Seule la SARL de famille dispose d’un statut particulier concernant l’imposition. Elle peut opter pour l’IR sans limitation de temps ! C’est l’un des avantages de la SARL !

La taxation de la SARL se fait dans la catégorie BIC (bénéfices industriels et commerciaux) ou BNC (bénéfices non commerciaux) dans la déclaration annuelle d’impôt sur le revenu de chaque associé. Le choix d’opter pour l’IR dépend donc de la situation fiscale de chaque associé. Il sera judicieux de choisir l’IR dès la création. En effet, les comptes d’une SARL font souvent apparaître un déficit au cours des premières années peuvent être imputés sur le revenu global de chaque associé.

L’option pour l’IR n’est pas spécifique au statut de SARL. La plupart des autres sociétés de personnes ou de capitaux peuvent y prétendre. L’imposition est forfaitaire.

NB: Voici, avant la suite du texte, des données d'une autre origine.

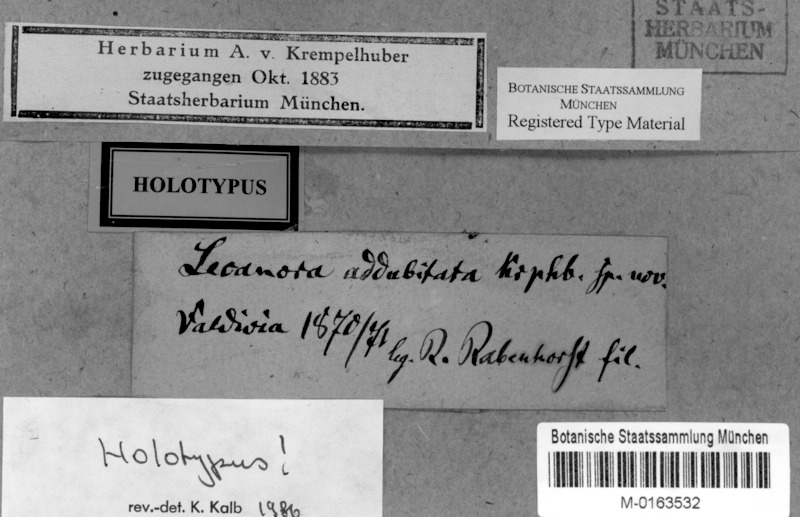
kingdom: Fungi
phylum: Ascomycota
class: Lecanoromycetes
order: Lecanorales
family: Lecanoraceae
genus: Lecanora
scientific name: Lecanora addubitata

Il s’agit du taux global du PFU (ou Flat tax) qui s'élève à 30% et se répartit ainsi :

  • 12,8 % au titre de l'impôt sur le revenu ;
  • 17,2 % au titre des prélèvements sociaux.

Sur option, l’associé de la SARL peut choisir une imposition au titre du barème progressif de l’IR, après un abattement variable selon sa situation (départ en retraite, durée de conservation des parts sociales de la SARL, etc.).

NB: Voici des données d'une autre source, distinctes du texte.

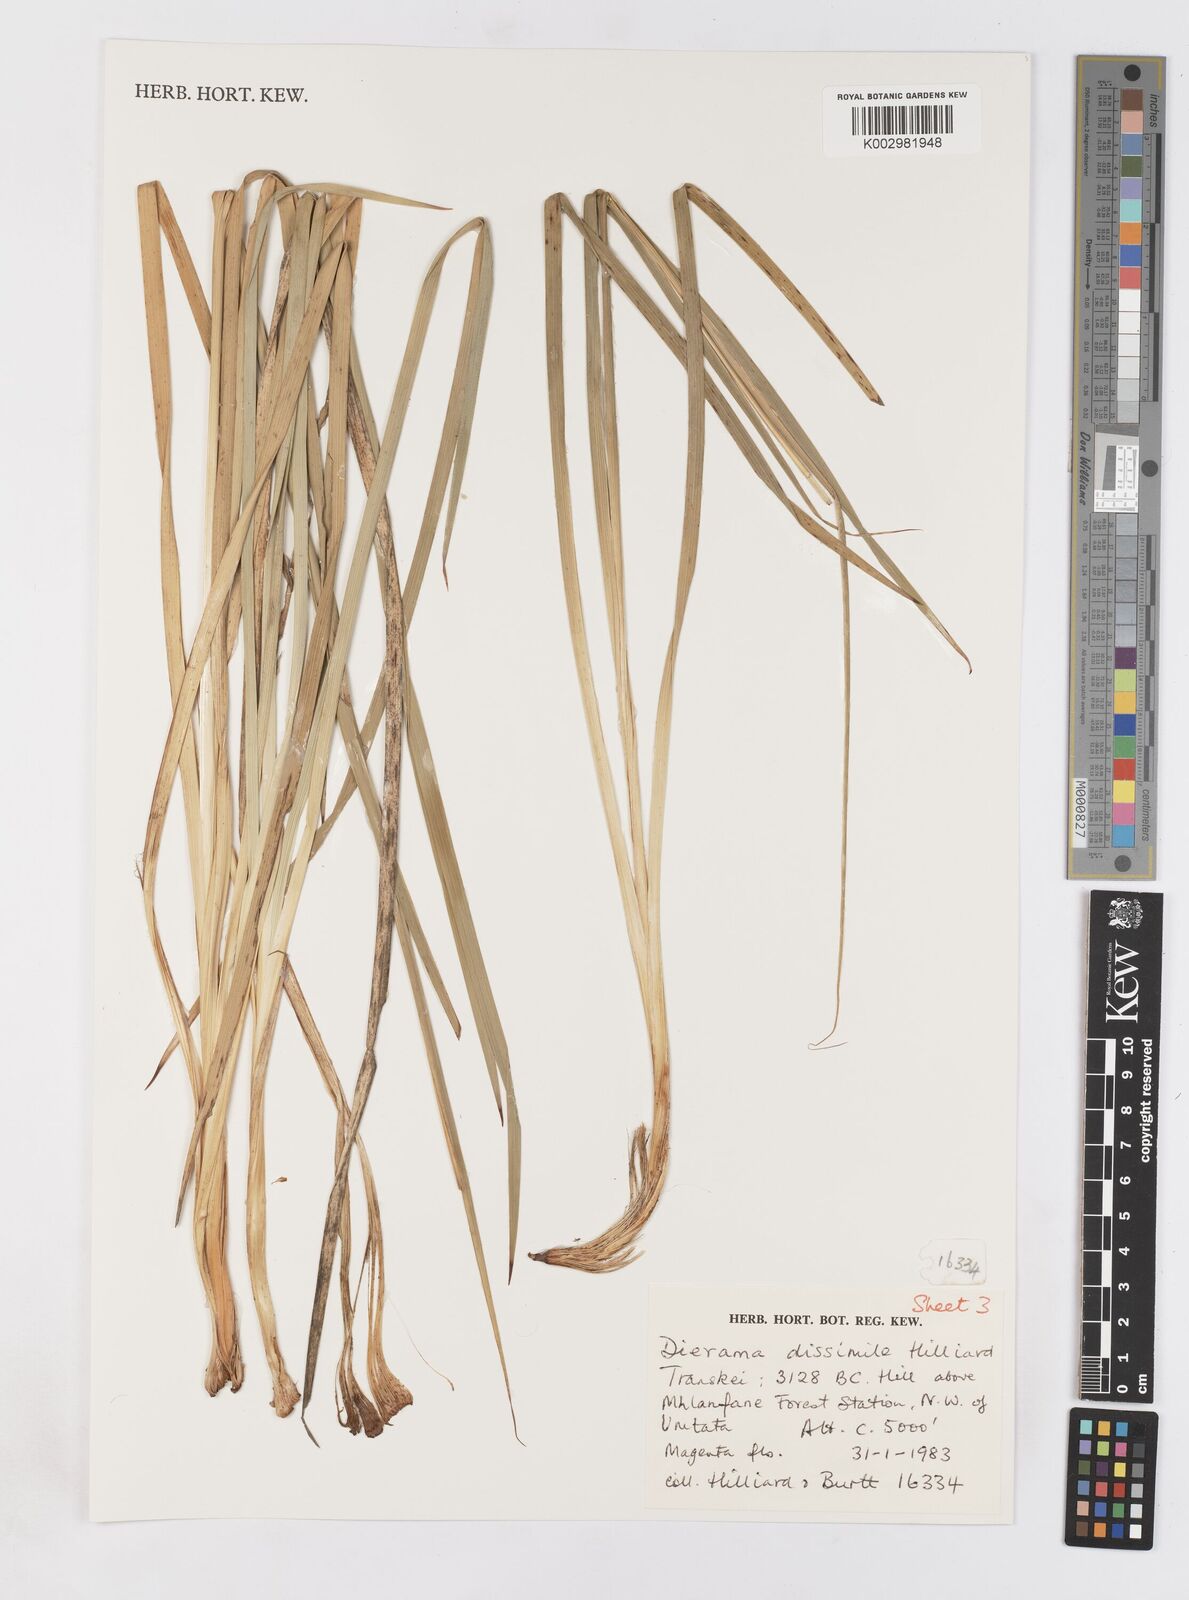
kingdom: Plantae
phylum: Tracheophyta
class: Liliopsida
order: Asparagales
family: Iridaceae
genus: Dierama
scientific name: Dierama dissimile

Déclaration des résultats sous le régime de l'IR

Lorsqu'elle est imposée à l'IR, la société doit réaliser sa déclaration annuelle de résultat au plus tard le 2e jour ouvré suivant le 1er mai de l'année en cours.

La société doit transmettre les documents suivants :

  • Formulaire n° 2031-BIC
  • Liasse fiscale, tableaux n° 2033-A-SD à 2033-G-SD (pour le régime simplifié)
  • Liasse fiscale, tableaux n° 2050-SD à 2059-G-SD (pour le régime normal)

La déclaration doit être effectuée par voie électronique, selon la procédure de son choix :

  • Soit en mode EDI-TDFC, il s'agit de la transmission des déclarations à partir des fichiers comptables, par l’intermédiaire d'un partenaire EDI (ex : expert-comptable, prestataire spécialisé).
  • Soit en mode EFI, c'est-à-dire à partir de son espace Professionnel accessible depuis impots.gouv.fr.

L'administration fiscale accorde un délai supplémentaire de 15 jours calendaires pour réaliser cette téléprocédure.

Régime Fiscal des Associés et du Gérant

Il faut distinguer le régime fiscal de la SARL, du régime fiscal de ses associés et du gérant.

Associés

L'imposition des associés est différente selon que la SARL est soumise à l'impôt sur le revenu (IR) ou à l'impôt sur les sociétés (IS).

SARL soumise à l'IS

Lorsque les associés ont décidé d'une distribution de dividendes, la part revenant à chaque associé est imposable à l'impôt sur le revenu (IR) dans la catégorie des revenus de capitaux mobiliers (RCM).

Les RCM sont soumis automatiquement au prélèvement forfaitaire unique (PFU) qui est de 30 %. Si l'associé le souhaite, il peut opter pour la taxation au barème progressif de l’impôt sur le revenu.

SARL soumise à l'IR

Les associés, personnes physiques, sont imposables personnellement à l'impôt sur le revenu (IR) lorsqu'ils perçoivent des dividendes.

Le résultat bénéficiaire de la SARL est imposable au niveau de l'associé.

Il s'ajoute aux autres revenus du foyer fiscal de l'associé dans la catégorie des BIC ou des BNC.

Tous ses revenus sont taxés à l'IR suivant l'application du barème progressif de l’impôt sur le revenu (IR).

Gérant

Le gérant de SARL peut percevoir différents types de revenus : une rémunération au titre de son mandat social, des dividendes s'il est associé, voire des intérêts sur les sommes versées en compte courant d’associé.

Chacun de ces revenus est soumis à l'impôt sur le revenu (IR). Un abattement de 10 % ou une déduction du montant des frais réels (logement, repas, déplacements,...) du dirigeant est appliqué avant le calcul de l'impôt.